Inglesham Lock


2017 marked Kescrg’s 40th anniversary, and we thought that focussing our attention on Inglesham for a large part of the year would be an appropriate tribute to all the volunteers and restoration sites who had gone before us.

So we kicked off the season with a massive long late-May bank-holiday 5-day weekend dig and party celebration. The Navvies report of this weekend is included below, but over the dig 50 or so volunteers had a huge impact on the site, transporting bricks and blocks to site to support the 6 WRG camps planned for the summer season; crushing a huge number of bricks that had come out of the chamber clearance and wall demolition to form backfill for the newly built wall; progressing the wall rebuild, and excavating the second half of the southern wall down to the waterline ready for rebuilding over the summer.

We then returned a couple of weeks later for our June weekend, and continued with preparation for the second half of the southern wall, cleaning up the stone pavement found at water level behind the old wall which forms the base for the new block wall, and removing and replacing blown brickwork below the waterline on this section. We also cut out the brickwork for the new ladder recess which was to be set into the lock as it was rebuilt, and continued the rebuild of the wall between the bridge and the lower gate recess.

Our next visit was to run the fourth week of six WRG Summer camps in early August. The first three weeks had moved the site on considerably, with the wall between bridge and gate recess fully rebuilt complete with coping stones, the lower gate recess demolished, and the first half of the southern wall up to coping level, not to mention progress around the northern upper wing wall, gate recess, paddle hole and spill weir culvert.

Our work was to continue the Southern wall rebuild, and to work on the dry-stone retaining walls of the spill weir. We also set the coping stones on the northern wall between the bridge and lower gate recess. As part of the wall rebuild, we had to cast a new quoin stone for the lower gate recess to replace an original stone which was too badly eroded to reuse. This process involves casting a block with a face of sharp-sand mortar bound into a concrete core. Once dry but still green, the shuttering is removed and the face is weathered with wire brushes and scutch hammers to give a pretty realistic stone effect.

We then returned for our September dig, to find the remaining WRG camps had completed the brickwork to coping level along the whole of the southern wall, including rebuilding the lower gate recess, and had set the coping stones from the ladder recess onwards. Our task was to haunch behind the coping stones with a concrete fillet and to continue backfilling behind the wall, while preparing the rest of the wall for coping stones. By the end of the weekend, we had set the quoin coping stone of the gate recess and positioned the rest of the coping stones for setting in October.

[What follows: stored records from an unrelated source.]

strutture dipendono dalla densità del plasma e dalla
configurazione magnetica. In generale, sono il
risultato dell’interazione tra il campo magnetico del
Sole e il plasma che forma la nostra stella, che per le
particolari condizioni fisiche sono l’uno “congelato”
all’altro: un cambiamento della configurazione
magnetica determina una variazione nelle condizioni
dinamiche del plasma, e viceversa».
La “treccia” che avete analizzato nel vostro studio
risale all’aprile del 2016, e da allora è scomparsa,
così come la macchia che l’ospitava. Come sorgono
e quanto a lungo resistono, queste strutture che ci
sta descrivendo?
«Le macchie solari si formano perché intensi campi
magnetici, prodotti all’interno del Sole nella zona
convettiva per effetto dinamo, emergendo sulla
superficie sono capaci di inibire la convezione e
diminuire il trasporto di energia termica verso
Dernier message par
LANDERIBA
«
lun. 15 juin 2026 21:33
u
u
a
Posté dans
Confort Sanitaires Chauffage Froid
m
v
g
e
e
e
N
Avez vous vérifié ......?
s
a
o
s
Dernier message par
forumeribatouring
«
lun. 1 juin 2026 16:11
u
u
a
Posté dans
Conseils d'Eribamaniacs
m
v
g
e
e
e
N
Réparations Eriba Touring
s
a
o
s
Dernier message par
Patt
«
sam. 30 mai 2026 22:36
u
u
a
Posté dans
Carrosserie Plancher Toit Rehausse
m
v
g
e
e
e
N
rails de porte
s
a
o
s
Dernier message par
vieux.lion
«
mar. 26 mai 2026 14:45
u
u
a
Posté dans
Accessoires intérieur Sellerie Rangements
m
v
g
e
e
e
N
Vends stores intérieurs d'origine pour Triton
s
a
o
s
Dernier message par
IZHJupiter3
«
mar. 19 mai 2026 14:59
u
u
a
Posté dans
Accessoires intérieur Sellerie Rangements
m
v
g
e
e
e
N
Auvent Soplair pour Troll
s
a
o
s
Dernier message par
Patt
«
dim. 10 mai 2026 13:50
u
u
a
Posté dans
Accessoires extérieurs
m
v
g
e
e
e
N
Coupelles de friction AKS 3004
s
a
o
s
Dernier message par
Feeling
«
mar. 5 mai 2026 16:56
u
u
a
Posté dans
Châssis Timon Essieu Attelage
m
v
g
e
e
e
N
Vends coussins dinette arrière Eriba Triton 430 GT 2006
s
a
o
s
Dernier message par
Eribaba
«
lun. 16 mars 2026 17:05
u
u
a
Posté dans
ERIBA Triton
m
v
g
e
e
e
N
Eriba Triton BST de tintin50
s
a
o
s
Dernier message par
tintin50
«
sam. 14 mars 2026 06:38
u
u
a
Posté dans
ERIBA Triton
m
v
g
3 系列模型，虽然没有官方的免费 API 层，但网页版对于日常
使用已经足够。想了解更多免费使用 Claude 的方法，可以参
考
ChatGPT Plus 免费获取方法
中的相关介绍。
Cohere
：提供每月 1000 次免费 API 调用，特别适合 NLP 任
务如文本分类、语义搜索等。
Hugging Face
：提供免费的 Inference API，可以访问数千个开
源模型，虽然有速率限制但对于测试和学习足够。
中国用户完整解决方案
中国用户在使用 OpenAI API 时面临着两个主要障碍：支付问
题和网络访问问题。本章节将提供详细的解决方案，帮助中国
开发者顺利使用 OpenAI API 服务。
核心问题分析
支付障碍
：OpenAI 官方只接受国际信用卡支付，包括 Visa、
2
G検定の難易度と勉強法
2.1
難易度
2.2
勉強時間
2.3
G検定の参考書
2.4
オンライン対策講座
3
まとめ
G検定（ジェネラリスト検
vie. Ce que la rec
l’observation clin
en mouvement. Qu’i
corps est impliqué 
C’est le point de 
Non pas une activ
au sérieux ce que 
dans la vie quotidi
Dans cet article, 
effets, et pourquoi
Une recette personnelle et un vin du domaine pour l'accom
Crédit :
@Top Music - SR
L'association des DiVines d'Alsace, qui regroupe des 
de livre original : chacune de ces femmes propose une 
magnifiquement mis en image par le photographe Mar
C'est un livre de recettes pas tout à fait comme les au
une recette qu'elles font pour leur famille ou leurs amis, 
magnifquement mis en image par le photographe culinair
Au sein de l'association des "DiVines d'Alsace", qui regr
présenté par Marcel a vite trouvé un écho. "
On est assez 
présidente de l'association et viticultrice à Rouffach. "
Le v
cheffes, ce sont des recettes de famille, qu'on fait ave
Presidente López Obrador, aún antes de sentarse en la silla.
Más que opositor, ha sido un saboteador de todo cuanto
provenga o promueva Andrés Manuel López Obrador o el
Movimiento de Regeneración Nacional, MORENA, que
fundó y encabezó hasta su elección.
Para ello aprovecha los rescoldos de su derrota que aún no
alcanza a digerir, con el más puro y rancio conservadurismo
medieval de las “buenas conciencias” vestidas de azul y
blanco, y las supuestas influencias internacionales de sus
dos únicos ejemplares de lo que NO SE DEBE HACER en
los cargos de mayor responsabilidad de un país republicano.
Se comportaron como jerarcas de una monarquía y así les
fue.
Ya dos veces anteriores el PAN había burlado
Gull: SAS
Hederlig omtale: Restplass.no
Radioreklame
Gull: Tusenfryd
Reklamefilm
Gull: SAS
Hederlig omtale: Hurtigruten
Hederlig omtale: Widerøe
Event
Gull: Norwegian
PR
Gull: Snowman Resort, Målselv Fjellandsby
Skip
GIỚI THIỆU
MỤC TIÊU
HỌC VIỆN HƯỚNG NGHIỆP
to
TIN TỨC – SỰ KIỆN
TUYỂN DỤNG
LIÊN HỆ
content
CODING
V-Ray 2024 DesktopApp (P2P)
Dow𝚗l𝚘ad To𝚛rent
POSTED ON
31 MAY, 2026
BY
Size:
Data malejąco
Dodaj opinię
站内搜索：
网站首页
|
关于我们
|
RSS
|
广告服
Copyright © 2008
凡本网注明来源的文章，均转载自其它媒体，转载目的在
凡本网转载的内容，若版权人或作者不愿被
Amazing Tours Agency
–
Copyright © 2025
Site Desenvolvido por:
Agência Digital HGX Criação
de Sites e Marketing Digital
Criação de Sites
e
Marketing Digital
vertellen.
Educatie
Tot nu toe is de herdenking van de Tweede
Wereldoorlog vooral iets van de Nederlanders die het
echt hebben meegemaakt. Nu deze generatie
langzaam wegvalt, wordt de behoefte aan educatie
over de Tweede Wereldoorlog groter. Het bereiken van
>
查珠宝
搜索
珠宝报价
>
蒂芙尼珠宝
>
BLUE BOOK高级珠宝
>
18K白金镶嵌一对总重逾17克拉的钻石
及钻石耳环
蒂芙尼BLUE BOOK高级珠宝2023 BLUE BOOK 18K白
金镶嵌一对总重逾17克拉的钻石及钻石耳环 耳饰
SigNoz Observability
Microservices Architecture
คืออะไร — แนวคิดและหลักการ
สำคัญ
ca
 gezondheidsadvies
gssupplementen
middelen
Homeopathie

Our fifth and final visit to Inglesam in 2017 was our October dig weekend. The goal for the weekend was to complete the coping stones for the Southern wall, including the gate recess, and casting the new U-shaped coping stone for the ladder recess and one further replacement stone to complete the wall. Since the ‘stones’ need to be cast on one day, then faced on the next, it was imperative that the two new coping stones were cast on the Saturday, and given the complex shape of the ladder recess, this required some swift thinking and planning on Saturday morning to get the shuttering designed and put together ready to cast the stone in the afternoon.

By the end of the weekend, the Southern wall was complete all the way from the bridge to just short of the upper gate hinge. The upper gate hinge quoin coping stone was a datum for the survey of the site, and though it needed rebuilding, it and the last 15 feet or so of the chamber had to be left until the rest of the lock rebuild had been completed in order to preserve the datum point.